> **Task item**: Every line below from the one with "hfov_deg: 32.8" through the one with "focal_mm: 195" should be retyped exactly, both ends included; no other lines and no pictures.

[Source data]
========

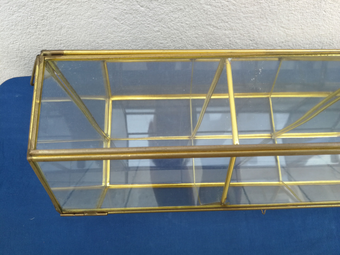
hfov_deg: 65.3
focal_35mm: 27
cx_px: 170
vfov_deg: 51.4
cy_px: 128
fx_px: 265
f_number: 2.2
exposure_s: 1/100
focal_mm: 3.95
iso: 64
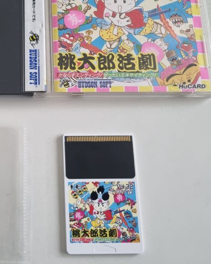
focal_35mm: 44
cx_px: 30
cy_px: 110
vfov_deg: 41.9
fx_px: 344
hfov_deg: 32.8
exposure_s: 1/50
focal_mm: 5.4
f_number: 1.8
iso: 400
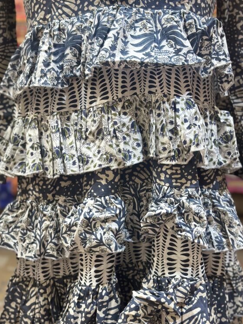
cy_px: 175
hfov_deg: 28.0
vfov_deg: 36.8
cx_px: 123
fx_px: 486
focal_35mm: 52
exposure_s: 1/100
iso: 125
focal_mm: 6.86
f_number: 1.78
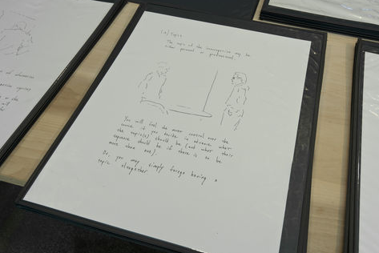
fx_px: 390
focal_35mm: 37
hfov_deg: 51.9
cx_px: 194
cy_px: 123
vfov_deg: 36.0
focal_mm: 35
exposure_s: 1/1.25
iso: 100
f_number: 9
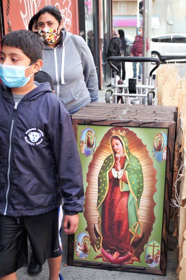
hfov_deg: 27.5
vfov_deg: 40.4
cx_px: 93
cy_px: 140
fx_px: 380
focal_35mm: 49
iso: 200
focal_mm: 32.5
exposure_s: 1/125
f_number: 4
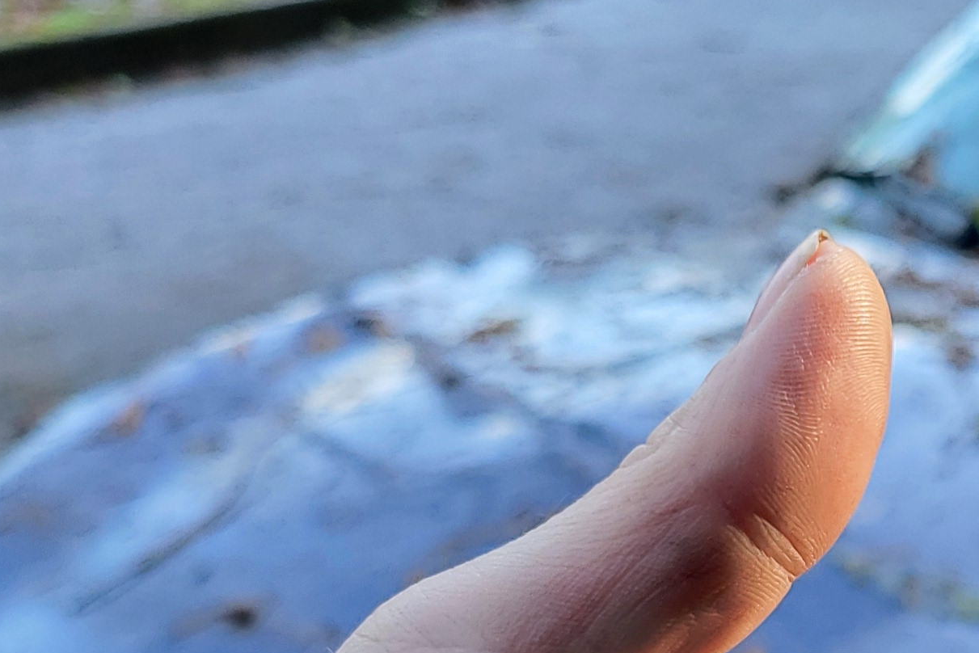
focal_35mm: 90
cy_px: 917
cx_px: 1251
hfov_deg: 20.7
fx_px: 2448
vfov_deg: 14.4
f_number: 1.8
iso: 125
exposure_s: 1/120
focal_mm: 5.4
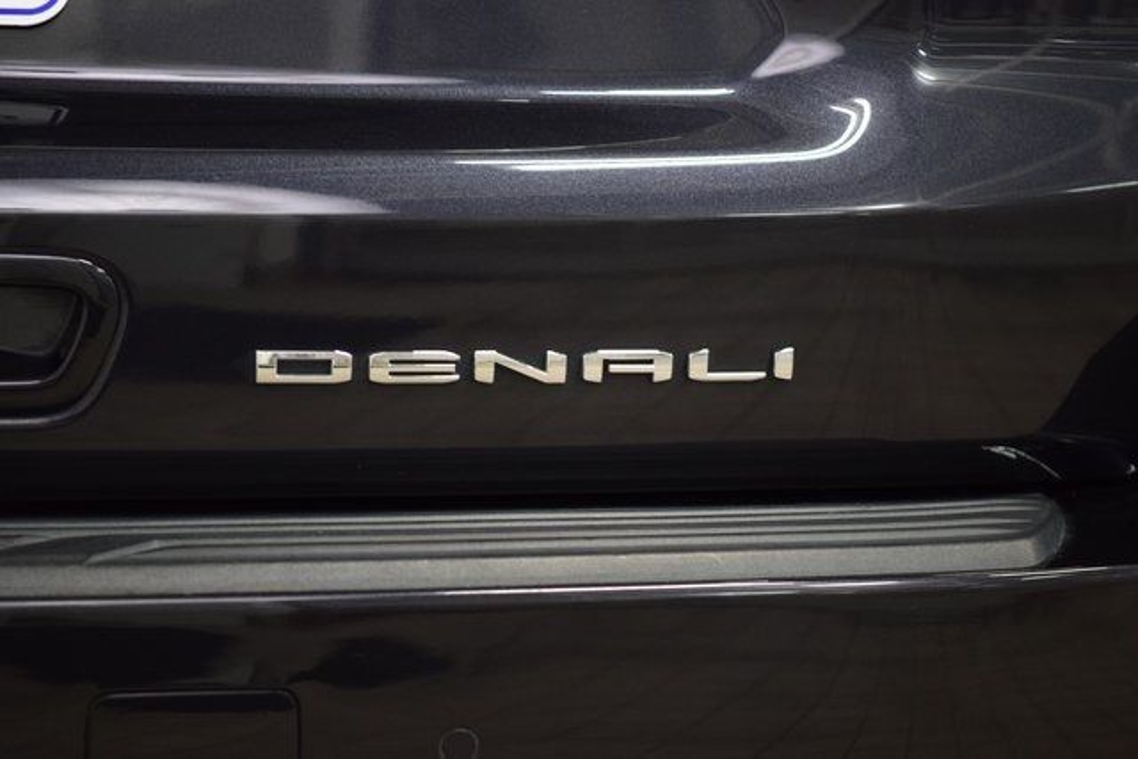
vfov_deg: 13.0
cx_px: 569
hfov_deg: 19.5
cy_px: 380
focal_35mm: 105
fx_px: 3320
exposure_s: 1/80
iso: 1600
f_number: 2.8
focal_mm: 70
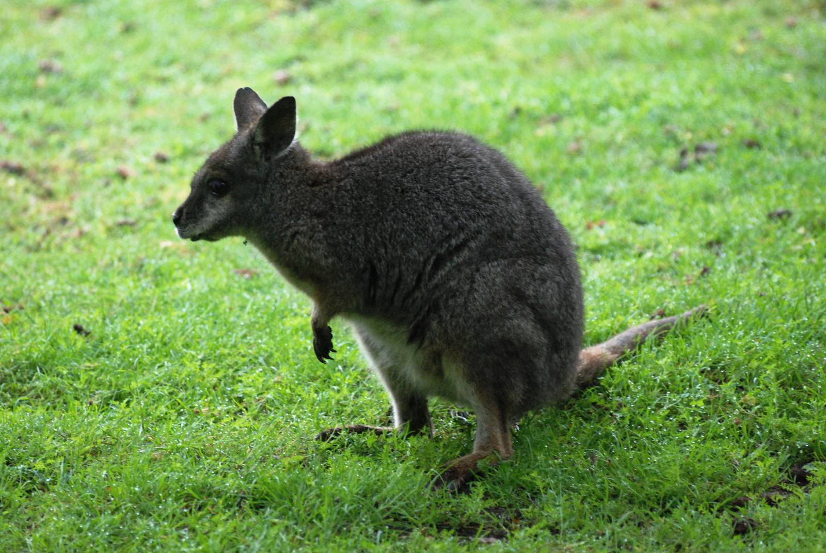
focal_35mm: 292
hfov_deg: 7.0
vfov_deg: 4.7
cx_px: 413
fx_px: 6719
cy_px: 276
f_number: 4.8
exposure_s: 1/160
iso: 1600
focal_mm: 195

========

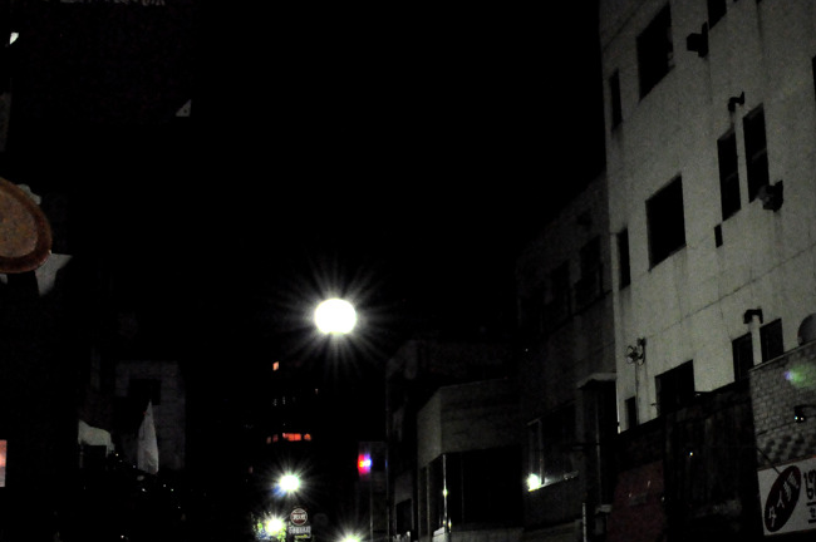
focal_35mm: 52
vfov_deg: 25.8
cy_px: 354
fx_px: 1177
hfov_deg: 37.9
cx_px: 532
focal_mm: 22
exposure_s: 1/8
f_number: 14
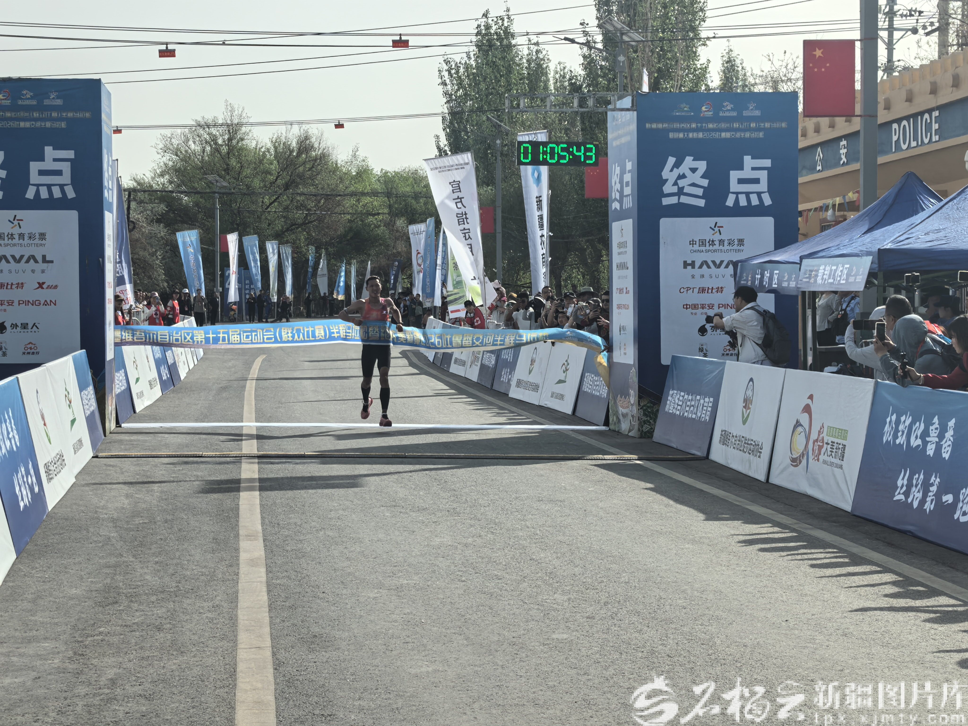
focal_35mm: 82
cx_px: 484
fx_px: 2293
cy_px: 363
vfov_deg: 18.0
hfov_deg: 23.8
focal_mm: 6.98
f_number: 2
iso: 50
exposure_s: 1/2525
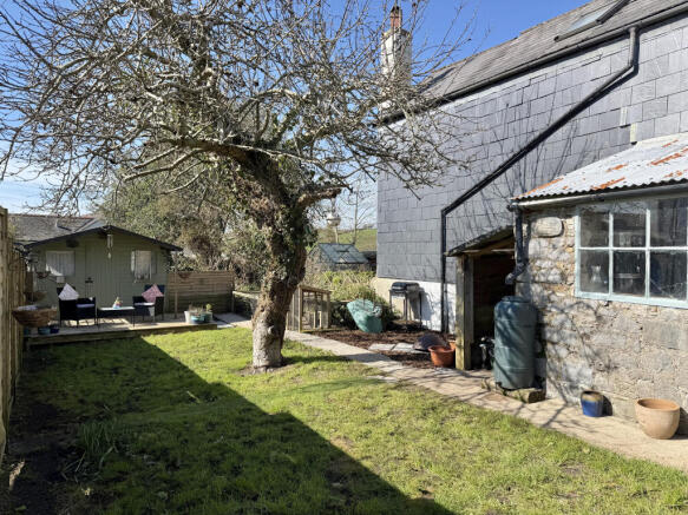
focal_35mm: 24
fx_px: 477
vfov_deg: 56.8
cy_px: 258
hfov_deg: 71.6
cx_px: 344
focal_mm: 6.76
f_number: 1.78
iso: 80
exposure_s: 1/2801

========

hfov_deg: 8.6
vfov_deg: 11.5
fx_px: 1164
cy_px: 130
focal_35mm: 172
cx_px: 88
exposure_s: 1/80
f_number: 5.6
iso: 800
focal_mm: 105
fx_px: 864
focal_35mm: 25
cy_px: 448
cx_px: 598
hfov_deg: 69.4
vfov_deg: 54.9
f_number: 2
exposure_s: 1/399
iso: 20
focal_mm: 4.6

========

> **Answer**:
hfov_deg: 32.8
exposure_s: 1/50
focal_mm: 5.4
f_number: 1.8
iso: 400
cy_px: 175
hfov_deg: 28.0
vfov_deg: 36.8
cx_px: 123
fx_px: 486
focal_35mm: 52
exposure_s: 1/100
iso: 125
focal_mm: 6.86
f_number: 1.78
fx_px: 390
focal_35mm: 37
hfov_deg: 51.9
cx_px: 194
cy_px: 123
vfov_deg: 36.0
focal_mm: 35
exposure_s: 1/1.25
iso: 100
f_number: 9
hfov_deg: 27.5
vfov_deg: 40.4
cx_px: 93
cy_px: 140
fx_px: 380
focal_35mm: 49
iso: 200
focal_mm: 32.5
exposure_s: 1/125
f_number: 4
focal_35mm: 90
cy_px: 917
cx_px: 1251
hfov_deg: 20.7
fx_px: 2448
vfov_deg: 14.4
f_number: 1.8
iso: 125
exposure_s: 1/120
focal_mm: 5.4
vfov_deg: 13.0
cx_px: 569
hfov_deg: 19.5
cy_px: 380
focal_35mm: 105
fx_px: 3320
exposure_s: 1/80
iso: 1600
f_number: 2.8
focal_mm: 70
focal_35mm: 292
hfov_deg: 7.0
vfov_deg: 4.7
cx_px: 413
fx_px: 6719
cy_px: 276
f_number: 4.8
exposure_s: 1/160
iso: 1600
focal_mm: 195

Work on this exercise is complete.